Wireshark will tell you.
 
Can you summarize the new ranges at the router? Then you would only be sending one range into your switch for VLAN11.

Just a thought.
 
So your two address ranges are coming from your ISP, addresses in range B are statically routed to the firewall, but where to from there? Draw out little boxes for every device and trace things through by asking at every step:

What does this do when it receives this packet? where is it coming from?
Where does it send it?
Does it know how to send it?

Does your ISP send things 802.1q tagged on VLAN 11 and you're preserving that? If not, I'd just throw both ranges into their own VLAN and then have static routing between them on the switch, but that's mostly because I haven't dealt with two subnets on a VLAN much and it just seems easier to split them up.
 
If your public ranges are close enough you could try fudging the range by supernetting, keeping in mind that you will not be able to access any hosts in the overlapping range.

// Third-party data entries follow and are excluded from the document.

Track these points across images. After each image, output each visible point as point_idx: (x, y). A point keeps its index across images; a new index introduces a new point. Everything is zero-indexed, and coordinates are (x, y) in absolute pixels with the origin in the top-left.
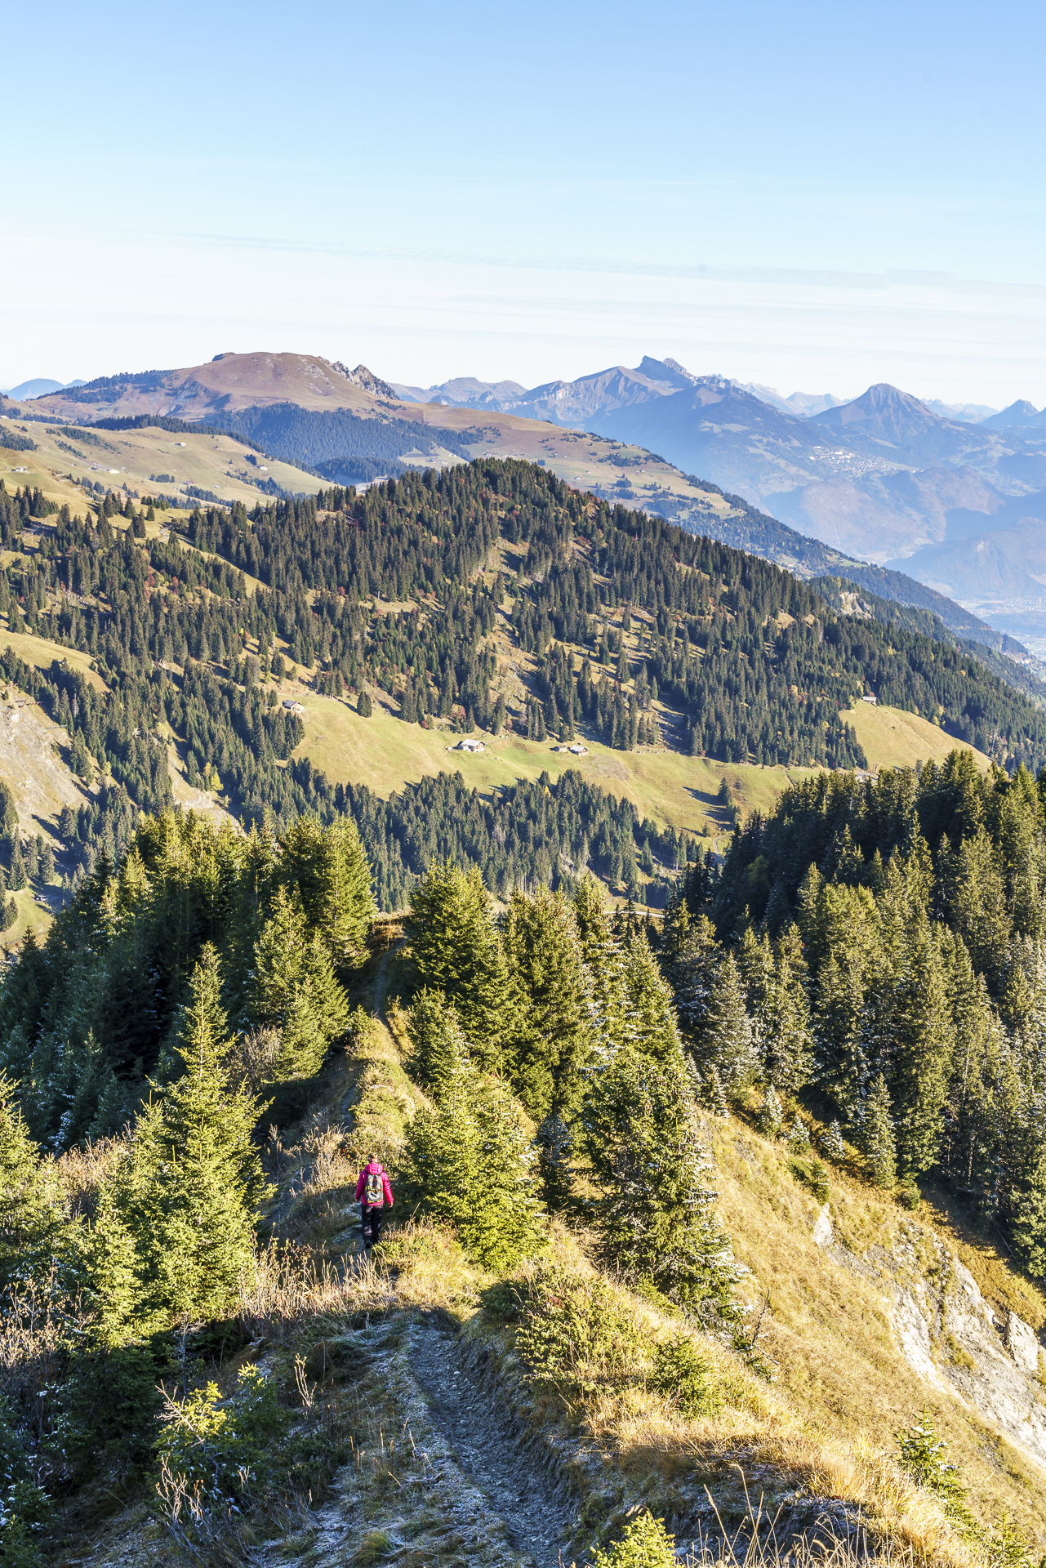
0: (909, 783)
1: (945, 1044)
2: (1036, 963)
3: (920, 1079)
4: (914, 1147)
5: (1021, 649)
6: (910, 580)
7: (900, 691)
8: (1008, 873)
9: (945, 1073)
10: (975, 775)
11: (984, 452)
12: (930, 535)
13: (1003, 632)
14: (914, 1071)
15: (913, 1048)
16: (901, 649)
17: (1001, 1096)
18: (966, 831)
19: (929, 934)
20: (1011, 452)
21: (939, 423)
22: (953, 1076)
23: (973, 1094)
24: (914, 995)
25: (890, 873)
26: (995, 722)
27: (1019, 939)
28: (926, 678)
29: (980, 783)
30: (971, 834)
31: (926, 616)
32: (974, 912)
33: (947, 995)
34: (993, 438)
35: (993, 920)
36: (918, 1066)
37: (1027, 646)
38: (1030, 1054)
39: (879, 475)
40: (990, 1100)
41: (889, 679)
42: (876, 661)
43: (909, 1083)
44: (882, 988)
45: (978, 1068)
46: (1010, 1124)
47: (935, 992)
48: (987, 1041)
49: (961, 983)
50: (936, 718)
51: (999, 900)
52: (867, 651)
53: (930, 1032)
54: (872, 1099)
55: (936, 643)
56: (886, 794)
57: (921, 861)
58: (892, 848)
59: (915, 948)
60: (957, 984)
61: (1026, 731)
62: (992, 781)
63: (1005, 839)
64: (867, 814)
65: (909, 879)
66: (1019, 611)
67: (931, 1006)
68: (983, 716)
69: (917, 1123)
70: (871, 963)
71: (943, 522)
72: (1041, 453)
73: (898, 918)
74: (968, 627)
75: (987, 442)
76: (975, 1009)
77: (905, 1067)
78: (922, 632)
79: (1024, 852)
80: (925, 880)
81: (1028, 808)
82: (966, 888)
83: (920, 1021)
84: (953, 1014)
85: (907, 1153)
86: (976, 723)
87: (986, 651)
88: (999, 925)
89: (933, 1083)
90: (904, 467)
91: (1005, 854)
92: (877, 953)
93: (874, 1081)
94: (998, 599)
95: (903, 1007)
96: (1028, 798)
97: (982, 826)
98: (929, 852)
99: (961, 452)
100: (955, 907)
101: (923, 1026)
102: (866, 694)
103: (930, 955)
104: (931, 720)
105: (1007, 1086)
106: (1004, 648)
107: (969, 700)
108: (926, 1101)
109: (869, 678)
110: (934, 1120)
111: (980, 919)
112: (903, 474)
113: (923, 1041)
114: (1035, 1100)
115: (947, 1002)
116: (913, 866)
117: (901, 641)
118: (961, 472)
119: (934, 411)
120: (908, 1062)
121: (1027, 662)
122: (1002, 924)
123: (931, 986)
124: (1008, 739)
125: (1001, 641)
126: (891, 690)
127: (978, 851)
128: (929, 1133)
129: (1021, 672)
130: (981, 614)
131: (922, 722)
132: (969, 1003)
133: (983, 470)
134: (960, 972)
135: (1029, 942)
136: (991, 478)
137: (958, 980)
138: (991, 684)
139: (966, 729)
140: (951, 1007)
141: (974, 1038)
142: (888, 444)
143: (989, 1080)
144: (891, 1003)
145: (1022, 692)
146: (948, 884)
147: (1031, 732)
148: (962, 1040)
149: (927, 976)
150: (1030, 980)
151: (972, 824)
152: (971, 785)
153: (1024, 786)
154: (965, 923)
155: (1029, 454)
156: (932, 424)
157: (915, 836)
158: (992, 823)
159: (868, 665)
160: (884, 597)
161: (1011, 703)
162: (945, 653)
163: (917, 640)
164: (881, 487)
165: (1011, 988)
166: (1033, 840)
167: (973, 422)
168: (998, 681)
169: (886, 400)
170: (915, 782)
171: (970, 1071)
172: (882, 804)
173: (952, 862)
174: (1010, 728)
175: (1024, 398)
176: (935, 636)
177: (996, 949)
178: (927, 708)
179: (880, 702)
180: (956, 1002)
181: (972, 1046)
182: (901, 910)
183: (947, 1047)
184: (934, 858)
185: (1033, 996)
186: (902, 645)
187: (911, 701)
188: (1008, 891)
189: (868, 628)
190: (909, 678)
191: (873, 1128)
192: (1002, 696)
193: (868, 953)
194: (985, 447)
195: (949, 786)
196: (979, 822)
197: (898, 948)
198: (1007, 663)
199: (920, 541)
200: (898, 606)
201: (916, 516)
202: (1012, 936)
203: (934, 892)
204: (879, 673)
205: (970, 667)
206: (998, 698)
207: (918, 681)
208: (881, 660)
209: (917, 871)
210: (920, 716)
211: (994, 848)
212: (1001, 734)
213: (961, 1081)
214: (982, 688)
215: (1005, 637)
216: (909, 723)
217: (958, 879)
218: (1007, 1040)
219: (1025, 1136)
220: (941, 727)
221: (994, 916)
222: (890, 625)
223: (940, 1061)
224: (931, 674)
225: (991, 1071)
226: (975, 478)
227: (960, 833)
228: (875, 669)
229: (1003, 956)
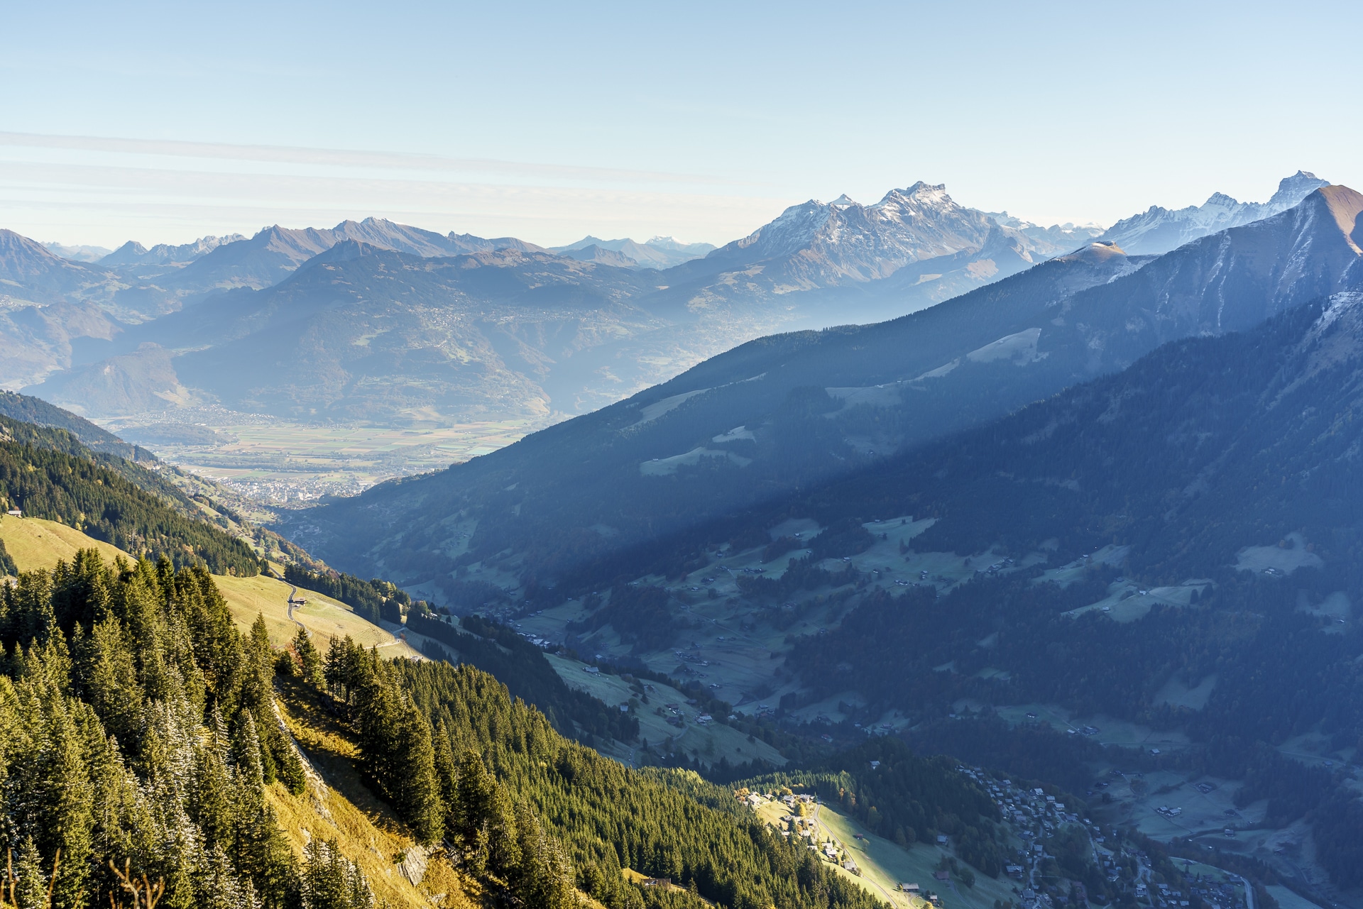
0: (45, 582)
1: (85, 800)
2: (166, 722)
3: (65, 834)
4: (66, 894)
5: (151, 457)
6: (44, 404)
7: (43, 504)
8: (137, 649)
9: (88, 825)
10: (102, 569)
11: (103, 288)
12: (59, 363)
13: (134, 443)
14: (59, 828)
15: (56, 809)
16: (41, 466)
17: (138, 838)
18: (97, 618)
19: (64, 709)
20: (126, 287)
21: (59, 263)
22: (95, 827)
23: (113, 839)
24: (53, 763)
25: (30, 662)
26: (133, 522)
27: (150, 703)
28: (66, 489)
29: (107, 575)
30: (101, 619)
31: (62, 435)
32: (108, 686)
33: (84, 759)
34: (109, 275)
35: (127, 691)
36: (62, 823)
37: (156, 454)
38: (161, 798)
39: (7, 311)
40: (128, 841)
41: (32, 493)
42: (18, 479)
43: (56, 839)
44: (24, 760)
45: (116, 817)
46: (148, 860)
47: (72, 757)
48: (122, 792)
49: (95, 746)
50: (78, 524)
51: (130, 673)
52: (8, 470)
53: (70, 793)
54: (23, 859)
55: (72, 457)
56: (24, 594)
57: (58, 648)
58: (31, 640)
59: (51, 723)
60: (91, 747)
61: (161, 528)
62: (117, 572)
63: (132, 621)
64: (8, 614)
65: (48, 665)
66: (147, 425)
67: (69, 770)
68: (121, 518)
69: (66, 874)
70: (13, 740)
71: (70, 348)
72: (153, 286)
73: (34, 699)
74: (102, 442)
75: (105, 278)
76: (109, 767)
77: (51, 826)
78: (60, 449)
79: (149, 630)
80: (63, 664)
81: (149, 591)
82: (100, 667)
83: (60, 784)
84: (90, 773)
85: (60, 901)
86: (116, 525)
87: (120, 462)
88: (133, 694)
89: (77, 836)
90: (30, 303)
91: (133, 633)
92: (18, 731)
93: (24, 843)
94: (127, 415)
95: (44, 775)
96: (149, 584)
97: (110, 611)
98: (65, 639)
99: (81, 288)
100: (93, 684)
101: (63, 788)
102: (11, 509)
103: (65, 726)
104: (73, 527)
105: (143, 827)
106: (137, 458)
107: (107, 506)
108: (73, 853)
109: (12, 494)
110: (81, 868)
111: (115, 692)
112: (30, 310)
113: (65, 801)
114: (168, 836)
115: (83, 765)
116: (51, 654)
117: (40, 458)
118: (83, 305)
119: (54, 252)
120: (54, 821)
121: (158, 468)
122: (134, 693)
123: (68, 752)
124: (145, 537)
125: (133, 451)
126: (34, 503)
127: (108, 634)
128: (77, 881)
129: (153, 478)
130: (113, 429)
131: (66, 529)
132: (104, 762)
133: (103, 303)
134: (93, 737)
135: (159, 705)
136: (111, 310)
137: (92, 744)
138: (126, 490)
139: (106, 531)
140: (88, 768)
141: (110, 791)
142: (13, 283)
143: (127, 825)
144: (34, 773)
145: (155, 495)
146: (84, 665)
147: (165, 529)
148: (100, 795)
149: (63, 744)
150: (161, 737)
151: (101, 611)
152: (99, 578)
153: (145, 573)
154: (102, 697)
155: (142, 288)
156: (53, 264)
157: (52, 626)
158: (119, 608)
159: (11, 483)
160: (22, 420)
161: (145, 504)
162: (81, 466)
163: (55, 456)
164: (9, 321)
165: (145, 747)
166: (156, 619)
167: (89, 261)
168: (131, 486)
169: (7, 243)
170: (50, 582)
171: (110, 820)
172: (21, 603)
173: (86, 645)
174: (146, 527)
175: (133, 240)
176: (72, 452)
177: (132, 716)
178: (69, 516)
179: (25, 515)
180: (92, 763)
181: (109, 798)
182: (37, 691)
183: (87, 802)
184: (70, 643)
185: (165, 750)
186: (41, 461)
187: (54, 512)
188: (139, 665)
189: (8, 449)
190: (50, 490)
191: (26, 884)
192: (136, 499)
193: (9, 732)
194: (103, 283)
195: (79, 580)
196: (108, 608)
197: (36, 724)
198: (139, 471)
199: (51, 368)
200: (35, 427)
201: (46, 346)
202: (144, 703)
203: (72, 674)
204: (22, 488)
205: (105, 476)
206: (133, 502)
207: (59, 493)
208: (23, 477)
209: (55, 657)
210: (63, 523)
211: (122, 629)
212: (139, 533)
213: (103, 830)
214: (118, 494)
215: (137, 448)
216: (53, 531)
217: (93, 659)
218: (141, 789)
219: (162, 867)
220: (84, 531)
221: (127, 688)
222: (28, 445)
223: (81, 816)
224: (70, 486)
225: (128, 817)
226: (96, 310)
227: (92, 619)
228: (18, 485)
229: (138, 720)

For example if your external ranges are 10.10.31.48/28 (10.10.31.48-64) and 10.10.31.160/27 (10.10.31.160-168) you could make your external interface 10.10.31.48/25 (10.10.31.48-176). Just know that you effectively black-holed external hosts from 10.10.31.65-159, and .169-176 on your own network.

The best option if you can't replace hardware is to ask your ISP to assign you a single contiguous block of addresses to replace your 2 blocks.